My quarrel with Dudley’s article is that his logic seems to be a bit off.  If by “requiring” acceptance of evolution for the Christian he means that it necessarily entails the acceptance of evolution then he has missed the gospel message.  There’s a difference between having sound Christian theology and philosophy and what it means to have Christian faith.  Here’s the logic.

Necessarily, Christian faith entails the acceptance of evolution.

This doesn’t make sense at all.  He also equates this as orthodoxy!  Here are a few examples of what having Christian faith necessarily entails.

Necessarily, Christian faith entails the belief in the existence of God.

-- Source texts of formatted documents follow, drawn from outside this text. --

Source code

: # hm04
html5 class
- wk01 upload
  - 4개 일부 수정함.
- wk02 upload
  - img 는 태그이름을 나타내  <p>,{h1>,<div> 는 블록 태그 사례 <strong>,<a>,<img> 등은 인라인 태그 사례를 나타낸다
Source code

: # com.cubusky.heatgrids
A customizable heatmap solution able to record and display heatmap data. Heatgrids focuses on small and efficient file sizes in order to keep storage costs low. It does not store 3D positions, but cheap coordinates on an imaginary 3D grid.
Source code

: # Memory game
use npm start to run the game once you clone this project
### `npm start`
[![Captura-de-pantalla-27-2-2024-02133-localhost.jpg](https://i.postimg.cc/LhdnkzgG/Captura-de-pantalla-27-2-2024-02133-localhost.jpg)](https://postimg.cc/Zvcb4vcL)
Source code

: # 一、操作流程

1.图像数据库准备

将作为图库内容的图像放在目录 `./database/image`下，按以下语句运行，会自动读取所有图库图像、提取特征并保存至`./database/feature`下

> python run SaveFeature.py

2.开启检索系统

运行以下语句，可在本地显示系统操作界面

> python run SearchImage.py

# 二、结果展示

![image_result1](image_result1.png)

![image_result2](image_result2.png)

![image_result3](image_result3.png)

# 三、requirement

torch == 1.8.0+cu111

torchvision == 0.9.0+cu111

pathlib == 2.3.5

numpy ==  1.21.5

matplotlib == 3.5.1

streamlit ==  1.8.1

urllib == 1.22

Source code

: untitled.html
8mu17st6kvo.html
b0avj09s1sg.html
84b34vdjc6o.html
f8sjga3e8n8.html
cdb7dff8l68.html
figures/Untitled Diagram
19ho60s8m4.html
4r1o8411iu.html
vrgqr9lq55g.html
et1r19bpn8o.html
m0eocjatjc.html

Necessarily, Christian faith entails the belief that Jesus was fully human and fully God and died as a propitiation for your sin.

These are examples of the gospel message, what it means to be a Christian.  Consider one’s theology as a web.  In the center of the web is the gospel message.  The next ring is orthodoxy, the acceptance of the inerrancy of Scripture, the second coming of Christ, the existence of a hell, etc.  Then there are peripheral manners and doctrines such as how sign gifts function today, how ordinances and sacraments are to be observed, etc.  One’s science, in this case, how one views evolution, is peripheral to being a Christian.  I agree with Dudley, a Christian should have sound theology and philosophy, which will shape how one applies theory in approaching the scientific data.  However, the scientific aspect of theology and philosophy is not the gospel message and it is not a manner of orthodoxy.  Dudley then proceeds to list several examples of creationism inability to account for specific scientific data, which I am not going to comment on (my credentials are in philosophy and theology).  However, I’d encourage him to be aware of one hand clapping.

I myself am not a creationist.  I believe [this] universe is about 13.7 billion years old.  I do advocate intelligent design, which is completely compatible with common descent evolution.  My only objection is with Darwinian evolution.  I appreciate what Dudley has attempted to do.  He has attempted to present Christianity in the light of responsible intellectual existence.  I hope he continues in doing so; however, he must do so by properly making the distinction between what requires Christian faith and applying sound theology and philosophy to science.